In this, the year of the female-driven, hard-R comedy, the women are proving to be just as capable as the men at making us laugh. Which makes this entry particularly disappointing.
Because while it has its moments, "Bad Teacher" isn't nearly as funny as it should've been considering the onscreen talent at its disposal.
The film stars Cameron Diaz as Elizabeth Halsey, a gold-digging middle-school teacher who wants to save up enough money to buy herself a pair of breast implants to help her land Scott Delacorte (Justin Timberlake), the rich new substitute at her school.
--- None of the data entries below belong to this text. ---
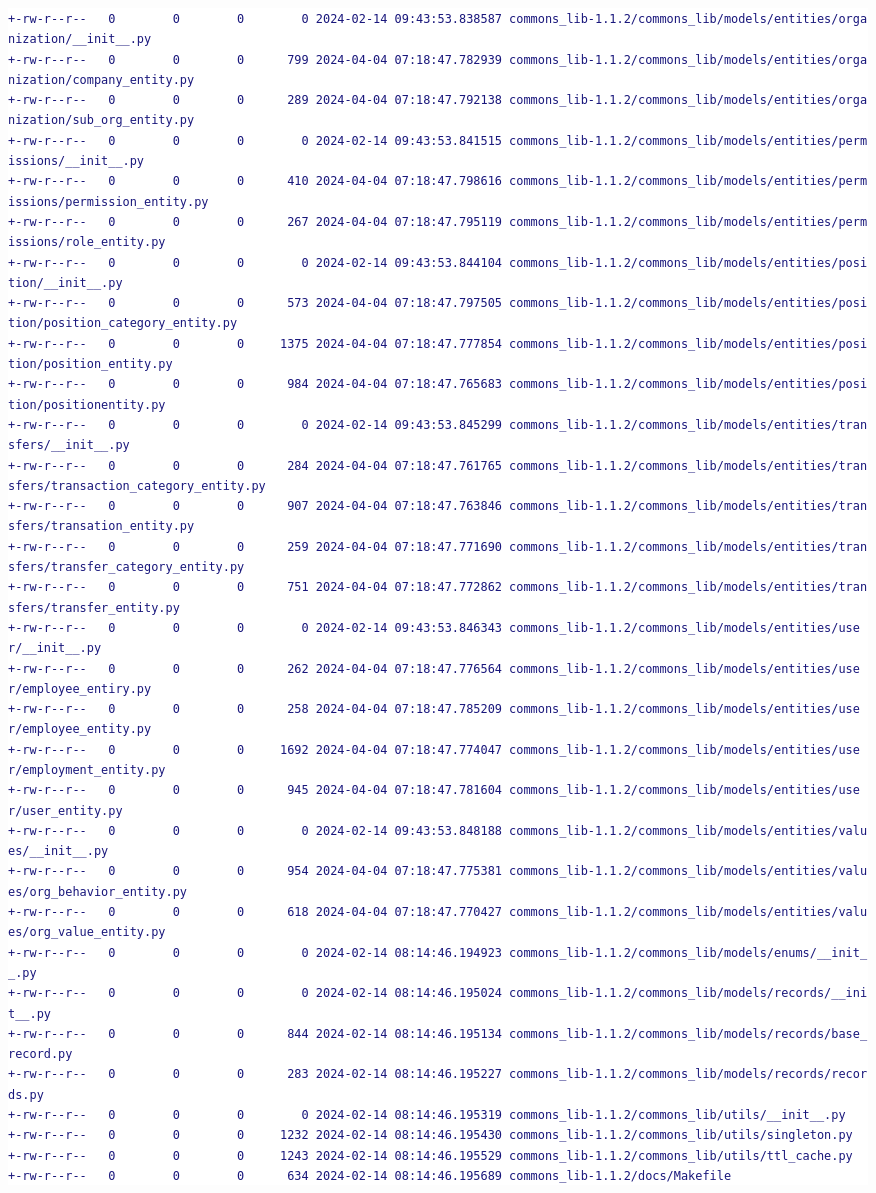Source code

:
 ```diff
+-rw-r--r--   0        0        0        0 2024-02-14 09:43:53.838587 commons_lib-1.1.2/commons_lib/models/entities/organization/__init__.py
+-rw-r--r--   0        0        0      799 2024-04-04 07:18:47.782939 commons_lib-1.1.2/commons_lib/models/entities/organization/company_entity.py
+-rw-r--r--   0        0        0      289 2024-04-04 07:18:47.792138 commons_lib-1.1.2/commons_lib/models/entities/organization/sub_org_entity.py
+-rw-r--r--   0        0        0        0 2024-02-14 09:43:53.841515 commons_lib-1.1.2/commons_lib/models/entities/permissions/__init__.py
+-rw-r--r--   0        0        0      410 2024-04-04 07:18:47.798616 commons_lib-1.1.2/commons_lib/models/entities/permissions/permission_entity.py
+-rw-r--r--   0        0        0      267 2024-04-04 07:18:47.795119 commons_lib-1.1.2/commons_lib/models/entities/permissions/role_entity.py
+-rw-r--r--   0        0        0        0 2024-02-14 09:43:53.844104 commons_lib-1.1.2/commons_lib/models/entities/position/__init__.py
+-rw-r--r--   0        0        0      573 2024-04-04 07:18:47.797505 commons_lib-1.1.2/commons_lib/models/entities/position/position_category_entity.py
+-rw-r--r--   0        0        0     1375 2024-04-04 07:18:47.777854 commons_lib-1.1.2/commons_lib/models/entities/position/position_entity.py
+-rw-r--r--   0        0        0      984 2024-04-04 07:18:47.765683 commons_lib-1.1.2/commons_lib/models/entities/position/positionentity.py
+-rw-r--r--   0        0        0        0 2024-02-14 09:43:53.845299 commons_lib-1.1.2/commons_lib/models/entities/transfers/__init__.py
+-rw-r--r--   0        0        0      284 2024-04-04 07:18:47.761765 commons_lib-1.1.2/commons_lib/models/entities/transfers/transaction_category_entity.py
+-rw-r--r--   0        0        0      907 2024-04-04 07:18:47.763846 commons_lib-1.1.2/commons_lib/models/entities/transfers/transation_entity.py
+-rw-r--r--   0        0        0      259 2024-04-04 07:18:47.771690 commons_lib-1.1.2/commons_lib/models/entities/transfers/transfer_category_entity.py
+-rw-r--r--   0        0        0      751 2024-04-04 07:18:47.772862 commons_lib-1.1.2/commons_lib/models/entities/transfers/transfer_entity.py
+-rw-r--r--   0        0        0        0 2024-02-14 09:43:53.846343 commons_lib-1.1.2/commons_lib/models/entities/user/__init__.py
+-rw-r--r--   0        0        0      262 2024-04-04 07:18:47.776564 commons_lib-1.1.2/commons_lib/models/entities/user/employee_entiry.py
+-rw-r--r--   0        0        0      258 2024-04-04 07:18:47.785209 commons_lib-1.1.2/commons_lib/models/entities/user/employee_entity.py
+-rw-r--r--   0        0        0     1692 2024-04-04 07:18:47.774047 commons_lib-1.1.2/commons_lib/models/entities/user/employment_entity.py
+-rw-r--r--   0        0        0      945 2024-04-04 07:18:47.781604 commons_lib-1.1.2/commons_lib/models/entities/user/user_entity.py
+-rw-r--r--   0        0        0        0 2024-02-14 09:43:53.848188 commons_lib-1.1.2/commons_lib/models/entities/values/__init__.py
+-rw-r--r--   0        0        0      954 2024-04-04 07:18:47.775381 commons_lib-1.1.2/commons_lib/models/entities/values/org_behavior_entity.py
+-rw-r--r--   0        0        0      618 2024-04-04 07:18:47.770427 commons_lib-1.1.2/commons_lib/models/entities/values/org_value_entity.py
+-rw-r--r--   0        0        0        0 2024-02-14 08:14:46.194923 commons_lib-1.1.2/commons_lib/models/enums/__init__.py
+-rw-r--r--   0        0        0        0 2024-02-14 08:14:46.195024 commons_lib-1.1.2/commons_lib/models/records/__init__.py
+-rw-r--r--   0        0        0      844 2024-02-14 08:14:46.195134 commons_lib-1.1.2/commons_lib/models/records/base_record.py
+-rw-r--r--   0        0        0      283 2024-02-14 08:14:46.195227 commons_lib-1.1.2/commons_lib/models/records/records.py
+-rw-r--r--   0        0        0        0 2024-02-14 08:14:46.195319 commons_lib-1.1.2/commons_lib/utils/__init__.py
+-rw-r--r--   0        0        0     1232 2024-02-14 08:14:46.195430 commons_lib-1.1.2/commons_lib/utils/singleton.py
+-rw-r--r--   0        0        0     1243 2024-02-14 08:14:46.195529 commons_lib-1.1.2/commons_lib/utils/ttl_cache.py
+-rw-r--r--   0        0        0      634 2024-02-14 08:14:46.195689 commons_lib-1.1.2/docs/Makefile
```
But while Elizabeth is busy fending off the advances of Russell (Jason Segel) the gym teacher, Scott's crushing on Amy Squirrel (Lucy Punch), Elizabeth's goodie-two-shoes arch-enemy.
Raunchy humor is a tough business that requires a finely tuned sense for where the line is between genuinely funny and just stupid or gross, and director Jake Kasdan oversteps on more than one occasion. For example: Showing us a slack-jawed teen staring at Diaz dressed like a stripper as she writhes on the sudsy hood of a car is one thing--panning down to show us the bulge from his erection? That's just stupid.
The film's sense of romance and morality is as wrongheaded as many of its jokes. Screenwriting duo Lee Eisenberg and Gene Stupinsky (who previously collaborated on "Year One") want us to believe that Elizabeth can change from a despicable human being into a decent person via the simple act of giving her bra to a 7th-grade boy. Her transformation—the entire film, in fact—is so anticlimactic, that when the end comes you almost can’t believe that the film is over.
The biggest crime is that whoever edited the trailer for "Bad Teacher" used 70% of Diaz's best lines from the film. Otherwise, she does the best she can with the rest of script, but that ain't much.
Timberlake and Punch are the film's biggest disappointments as the hyper-bubbly couple that becomes the bane of Elizabeth's existence. Timberlake has proven himself to be a talented actor and funnyman over the past couple of years, and Punch was fantastic in Woody Allen's "You Will Meet a Tall Dark Stranger," but Amy and Scott are so relentlessly sunshine-y that one begins to feel as though they were suffering through an overlong "SNL" sketch.
Only Segel consistently delivers the laughs. He's the most naturally talented comedian of the cast, but he's so much funnier than anyone else in the film that one suspects he rewrote all of his lines. But as funny as he is, it's hard to get invested in guy who wants to date with a woman as wretched as Elizabeth just because she's got a nice body. C'mon, man. You can do better.